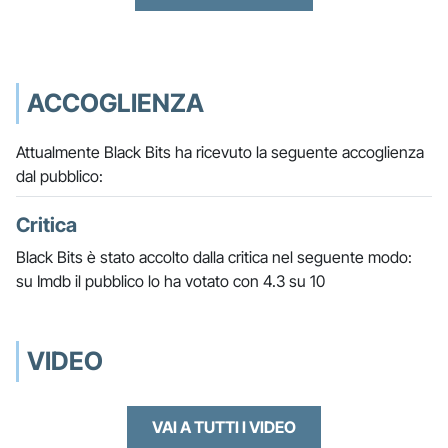
ACCOGLIENZA
Attualmente Black Bits ha ricevuto la seguente accoglienza
dal pubblico:
Critica
Black Bits è stato accolto dalla critica nel seguente modo:
su Imdb il pubblico lo ha votato con 4.3 su 10
VIDEO
VAI A TUTTI I VIDEO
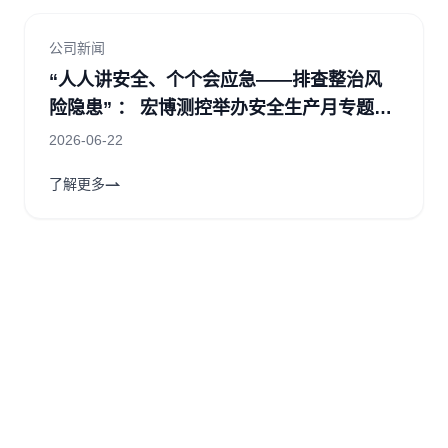
公司新闻
“人人讲安全、个个会应急——排查整治风
险隐患” ： 宏博测控举办安全生产月专题培
训
2026-06-22
了解更多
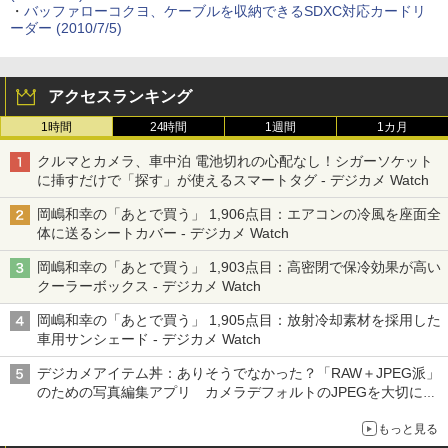
・
バッファローコクヨ、ケーブルを収納できるSDXC対応カードリ
ーダー (2010/7/5)
アクセスランキング
1時間
24時間
1週間
1カ月
クルマとカメラ、車中泊 電池切れの心配なし！シガーソケット
に挿すだけで「探す」が使えるスマートタグ - デジカメ Watch
岡嶋和幸の「あとで買う」 1,906点目：エアコンの冷風を座面全
体に送るシートカバー - デジカメ Watch
岡嶋和幸の「あとで買う」 1,903点目：高密閉で保冷効果が高い
クーラーボックス - デジカメ Watch
岡嶋和幸の「あとで買う」 1,905点目：放射冷却素材を採用した
車用サンシェード - デジカメ Watch
デジカメアイテム丼：ありそうでなかった？「RAW＋JPEG派」
のための写真編集アプリ カメラデフォルトのJPEGを大切にす
る「Filmator」
もっと見る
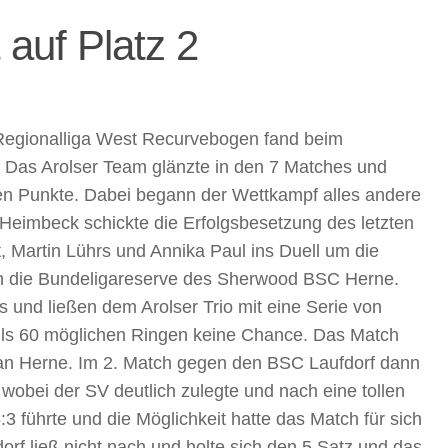
auf Platz 2
Regionalliga West Recurvebogen fand beim
tt. Das Arolser Team glänzte in den 7 Matches und
en Punkte. Dabei begann der Wettkampf alles andere
 Heimbeck schickte die Erfolgsbesetzung des letzten
t, Martin Lührs und Annika Paul ins Duell um die
n die Bundeligareserve des Sherwood BSC Herne.
s und ließen dem Arolser Trio mit eine Serie von
ils 60 möglichen Ringen keine Chance. Das Match
 an Herne. Im 2. Match gegen den BSC Laufdorf dann
 wobei der SV deutlich zulegte und nach eine tollen
3 führte und die Möglichkeit hatte das Match für sich
orf ließ nicht nach und holte sich den 5.Satz und das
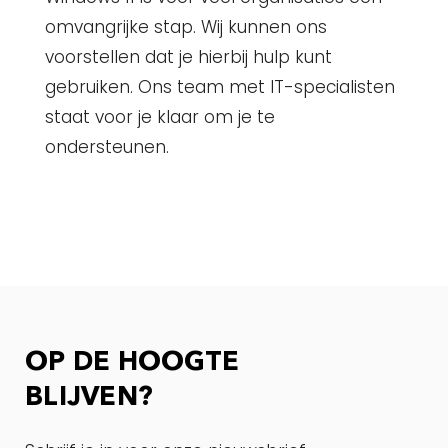
omvangrijke stap. Wij kunnen ons
voorstellen dat je hierbij hulp kunt
gebruiken. Ons team met IT-specialisten
staat voor je klaar om je te
ondersteunen.
OP DE HOOGTE
BLIJVEN?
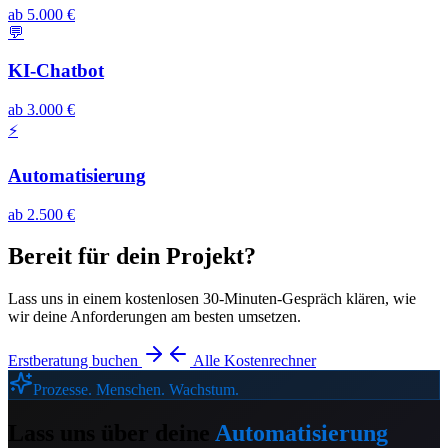
ab 5.000 €
💬
KI-Chatbot
ab 3.000 €
⚡
Automatisierung
ab 2.500 €
Bereit für dein Projekt?
Lass uns in einem kostenlosen 30-Minuten-Gespräch klären, wie
wir deine Anforderungen am besten umsetzen.
Erstberatung buchen
Alle Kostenrechner
Prozesse. Menschen. Wachstum.
Lass uns über deine
Automatisierung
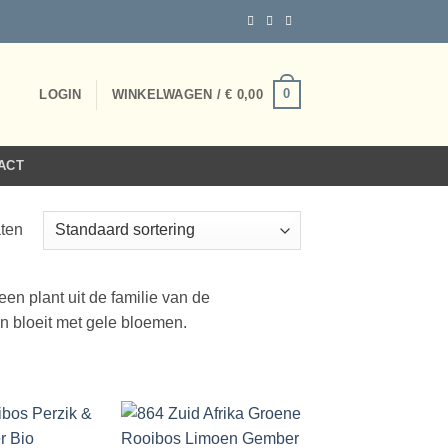
0
LOGIN
WINKELWAGEN /
€
0,00
ACT
aten
n plant uit de familie van de
n bloeit met gele bloemen.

→ **Work order**
The required answer is a single number: how many lines above hold the string "seguente".

→ **Written answer**
2